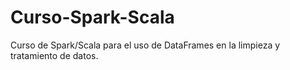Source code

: # Curso-Spark-Scala
Curso de Spark/Scala para el uso de DataFrames en la limpieza y tratamiento de datos.
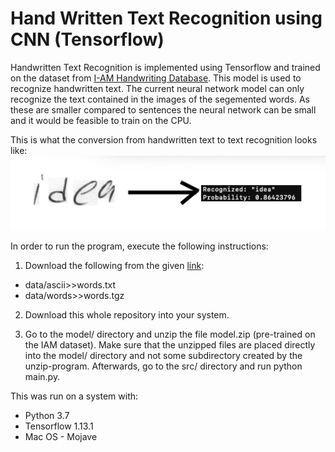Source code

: # Hand Written Text Recognition using CNN (Tensorflow)
Handwritten Text Recognition is implemented using Tensorflow and trained on the dataset from [I-AM Handwriting Database](http://www.fki.inf.unibe.ch/databases/iam-handwriting-database/download-the-iam-handwriting-database). This model is used to recognize handwritten text. The current neural network model can only recognize the text contained in the images of the segemented words. As these are smaller compared to sentences the neural network can be small and it would be feasible to train on the CPU.

This is what the conversion from handwritten text to text recognition looks like:
![sample converted](https://github.com/ronnitp/Handwritten-Text-Recognition/blob/master/sample%20output.png?raw=true)

In order to run the program, execute the following instructions:
1. Download the following from the given [link](http://www.fki.inf.unibe.ch/databases/iam-handwriting-database/download-the-iam-handwriting-database):

* data/ascii>>words.txt
* data/words>>words.tgz

2. Download this whole repository into your system.

3. Go to the model/ directory and unzip the file model.zip (pre-trained on the IAM dataset). Make sure that the unzipped files are placed directly into the model/ directory and not some subdirectory created by the unzip-program. Afterwards, go to the src/ directory and run python main.py.


This was run on a system with:

* Python 3.7
* Tensorflow 1.13.1
* Mac OS - Mojave


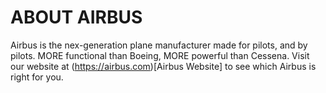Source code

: # ABOUT AIRBUS
Airbus is the nex-generation plane manufacturer made for pilots, and by pilots.
MORE functional than Boeing, MORE powerful than Cessena.
Visit our website at (https://airbus.com)[Airbus Website] to see which Airbus is right for you.
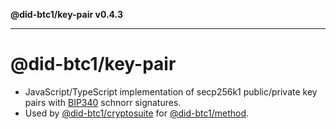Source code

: **@did-btc1/key-pair v0.4.3**

***

# @did-btc1/key-pair

* JavaScript/TypeScript implementation of secp256k1 public/private key pairs with [BIP340](https://github.com/bitcoin/bips/blob/master/bip-0340.mediawiki) schnorr signatures.
* Used by [@did-btc1/cryptosuite](https://www.npmjs.com/package/@did-btc1/cryptosuite) for [@did-btc1/method](https://www.npmjs.com/package/@did-btc1/method).
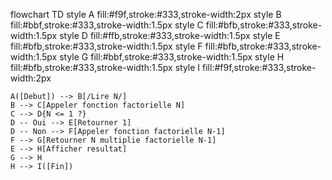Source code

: flowchart TD
    style A fill:#f9f,stroke:#333,stroke-width:2px
    style B fill:#bbf,stroke:#333,stroke-width:1.5px
    style C fill:#bfb,stroke:#333,stroke-width:1.5px
    style D fill:#ffb,stroke:#333,stroke-width:1.5px
    style E fill:#bfb,stroke:#333,stroke-width:1.5px
    style F fill:#bfb,stroke:#333,stroke-width:1.5px
    style G fill:#bbf,stroke:#333,stroke-width:1.5px
    style H fill:#bfb,stroke:#333,stroke-width:1.5px
    style I fill:#f9f,stroke:#333,stroke-width:2px

    A([Debut]) --> B[/Lire N/]
    B --> C[Appeler fonction factorielle N]
    C --> D{N <= 1 ?}
    D -- Oui --> E[Retourner 1]
    D -- Non --> F[Appeler fonction factorielle N-1]
    F --> G[Retourner N multiplie factorielle N-1]
    E --> H[Afficher resultat]
    G --> H
    H --> I([Fin])


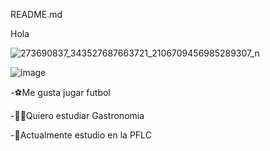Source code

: README.md




Hola





![273690837_343527687663721_2106709456985289307_n](https://user-images.githubusercontent.com/99935896/154611603-c2b21fdd-04c7-453e-99fe-c70ad892df3b.jpg)












![image](https://user-images.githubusercontent.com/99935896/154611730-2ba22b7d-524f-4a04-b49c-90df29a94a6f.png)




-⚽Me gusta jugar futbol


-👨‍🍳Quiero estudiar Gastronomia


-🐆Actualmente estudio en la PFLC
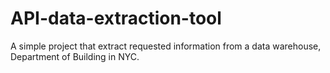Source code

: # API-data-extraction-tool
A simple project that extract requested information from a data warehouse, Department of Building in NYC. 
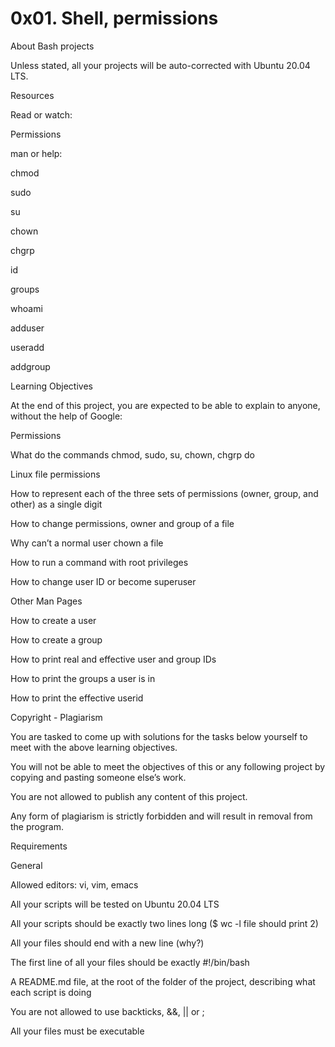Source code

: # 0x01. Shell, permissions

About Bash projects

Unless stated, all your projects will be auto-corrected with Ubuntu 20.04 LTS.



Resources

Read or watch:



Permissions

man or help:



chmod

sudo

su

chown

chgrp

id

groups

whoami

adduser

useradd

addgroup

Learning Objectives

At the end of this project, you are expected to be able to explain to anyone, without the help of Google:



Permissions

What do the commands chmod, sudo, su, chown, chgrp do

Linux file permissions

How to represent each of the three sets of permissions (owner, group, and other) as a single digit

How to change permissions, owner and group of a file

Why can’t a normal user chown a file

How to run a command with root privileges

How to change user ID or become superuser

Other Man Pages

How to create a user

How to create a group

How to print real and effective user and group IDs

How to print the groups a user is in

How to print the effective userid

Copyright - Plagiarism

You are tasked to come up with solutions for the tasks below yourself to meet with the above learning objectives.

You will not be able to meet the objectives of this or any following project by copying and pasting someone else’s work.

You are not allowed to publish any content of this project.

Any form of plagiarism is strictly forbidden and will result in removal from the program.

Requirements

General

Allowed editors: vi, vim, emacs

All your scripts will be tested on Ubuntu 20.04 LTS

All your scripts should be exactly two lines long ($ wc -l file should print 2)

All your files should end with a new line (why?)

The first line of all your files should be exactly #!/bin/bash

A README.md file, at the root of the folder of the project, describing what each script is doing

You are not allowed to use backticks, &&, || or ;

All your files must be executable
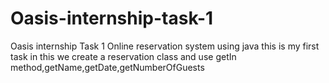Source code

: # Oasis-internship-task-1
Oasis internship Task 1 Online reservation system using java 
this is my first task in this we create a reservation class and use getIn method,getName,getDate,getNumberOfGuests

▶ WHAT THE TASK REQUIRES
Leave out the pictures and restate, word for word, the lines from the top of the data through the line containing "In order to", both included.

▶ WRITTEN ANSWER
Source code

: # Curso-Spark-Scala
Curso de Spark/Scala para el uso de DataFrames en la limpieza y tratamiento de datos.
Source code

: # Hand Written Text Recognition using CNN (Tensorflow)
Handwritten Text Recognition is implemented using Tensorflow and trained on the dataset from [I-AM Handwriting Database](http://www.fki.inf.unibe.ch/databases/iam-handwriting-database/download-the-iam-handwriting-database). This model is used to recognize handwritten text. The current neural network model can only recognize the text contained in the images of the segemented words. As these are smaller compared to sentences the neural network can be small and it would be feasible to train on the CPU.

This is what the conversion from handwritten text to text recognition looks like:
![sample converted](https://github.com/ronnitp/Handwritten-Text-Recognition/blob/master/sample%20output.png?raw=true)

In order to run the program, execute the following instructions:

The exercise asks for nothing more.